Who it's for: High school and introductory undergraduate physics students studying wave optics, light-matter interaction, or atmospheric phenomena, as well as educators seeking a visual tool to demonstrate scattering.

Key terms

  • Rayleigh scattering
  • Wavelength (λ)
  • Inverse fourth power law
  • Atmospheric optics
  • Scattering intensity
  • Optical path length
  • Sky color gradient
  • Electromagnetic scattering

Reference λ₀

550 nm

Molecular scattering in air favors short wavelengths; the gradient is qualitative. At sunset the long path removes more blue, leaving redder direct sunlight.

Measured values

I_blue / I₀2.23
I_red / I₀0.51
Ratio blue/red4.35

How it works

The λ⁻⁴ factor is the small-particle limit; Mie theory matters for larger aerosols. This page isolates the wavelength dependence that students meet first.

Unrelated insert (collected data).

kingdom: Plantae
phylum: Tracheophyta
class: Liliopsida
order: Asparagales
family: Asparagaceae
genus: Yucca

Frequently asked questions

If violet light is scattered even more than blue light, why does the sky look blue and not violet?
This is an excellent observation. While the scattering law does predict violet light is scattered most strongly, two main factors explain the blue sky. First, sunlight contains less violet intensity to begin with compared to blue. Second, and more importantly, the human eye is less sensitive to violet light than to blue and green. The combined signal from the scattered light across the spectrum, weighted by our eye's sensitivity, peaks in the blue region.
Why does the sky look white or hazy near the horizon on a cloudy day?
The model focuses on Rayleigh scattering by molecules, which dominates on clear days. Hazy or white skies indicate the presence of larger particles like water droplets, dust, or pollution aerosols. These particles scatter all wavelengths of light more equally (a process called Mie scattering), washing out the strong blue color and creating a whitish appearance. This simulator simplifies by not including this type of scattering.
Does the simulator show why the sun itself looks red at sunset?
Yes, indirectly. When the sun is low, its light travels a much longer path through the atmosphere to reach your eyes. Along this long path, most of the shorter blue wavelengths are scattered away in all directions. The light that reaches you directly from the sun is therefore depleted in blue, leaving predominantly the longer red and orange wavelengths, making the sun appear red. The sky gradient in the simulator illustrates this increased scattering path.
Is the 'inverse fourth power' (λ⁻⁴) relationship just a mathematical model, or does it have a physical cause?
It has a direct physical origin derived from classical electromagnetism. For particles much smaller than the wavelength, the oscillating electric field of the light induces a dipole moment in the molecule. The radiated (scattered) power from an oscillating dipole depends on the frequency to the fourth power (or inversely on λ⁴). This is not an arbitrary fit but a theoretical prediction for ideal, small scatterers.